Using the information ▸
1 > From the blog post about a depressive low, list every noun or noun phrase the writer uses to name the low mood.
2 > In the blog post about a depressive low, does the writer take medication?
3 > Write the next part of the blog post about a depressive low, continuing after its final sentence.

:: Selected passage

Remember when I mentioned that I’ve been in a funk lately?
I think I’ve pinpointed the cause… and it’s that there is no cause.
I had a light bulb moment earlier today and it dawned on me that this “funk” is just a low point in the depressive cycle. It goes up and down, like a wave, but when you’ve been riding the high for a while, you can forget that eventually, you’ll come down.
As someone who deals with depression, who’s been actively making changes and working to overcome such things, you’d think I would have figured it out sooner. Ah well.
I don’t take any medication, so it’s possible I feel these highs and lows more strongly than someone who does take medication…though really, I have no idea. I just know that I’m sick and tired of it, and now that I’ve recognized the source, I know I need to work harder than ever to dig out of this slump.

::::
:: Supplied entries

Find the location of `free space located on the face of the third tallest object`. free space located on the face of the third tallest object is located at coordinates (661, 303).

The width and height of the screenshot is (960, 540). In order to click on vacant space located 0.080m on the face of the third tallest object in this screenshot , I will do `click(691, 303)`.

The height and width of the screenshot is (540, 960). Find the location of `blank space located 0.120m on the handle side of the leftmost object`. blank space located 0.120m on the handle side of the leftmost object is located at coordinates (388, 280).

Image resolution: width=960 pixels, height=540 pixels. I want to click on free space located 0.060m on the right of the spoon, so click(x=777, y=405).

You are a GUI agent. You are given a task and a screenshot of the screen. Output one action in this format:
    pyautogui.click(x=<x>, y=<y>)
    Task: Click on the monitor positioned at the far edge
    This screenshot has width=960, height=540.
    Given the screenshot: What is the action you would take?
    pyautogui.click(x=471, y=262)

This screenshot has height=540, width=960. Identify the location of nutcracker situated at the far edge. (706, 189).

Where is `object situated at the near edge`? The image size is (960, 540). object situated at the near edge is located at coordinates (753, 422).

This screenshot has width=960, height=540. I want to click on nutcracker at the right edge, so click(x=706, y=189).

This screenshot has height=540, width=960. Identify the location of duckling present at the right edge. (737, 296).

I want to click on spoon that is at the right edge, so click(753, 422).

::::

Answers below ▸
1 > funk, low point, lows, slump

2 > No, the writer doesn't take any medication.

3 >
Instead of waiting to just magically come out of the slump, I have to take action and do it myself. Basically, it’s time to bring out the big guns!
I need to fake it til I make it, and I need to focus on the positive.
I also would like to take a moment to acknowledge that I realize my posts have been somewhat lacking lately. Hoping to improve that now that I’ve figured out the problem!
I hope you have a wonderful weekend, and I hope to see you bright and chipper on Monday (or as bright and chipper as one can be on a Monday…)!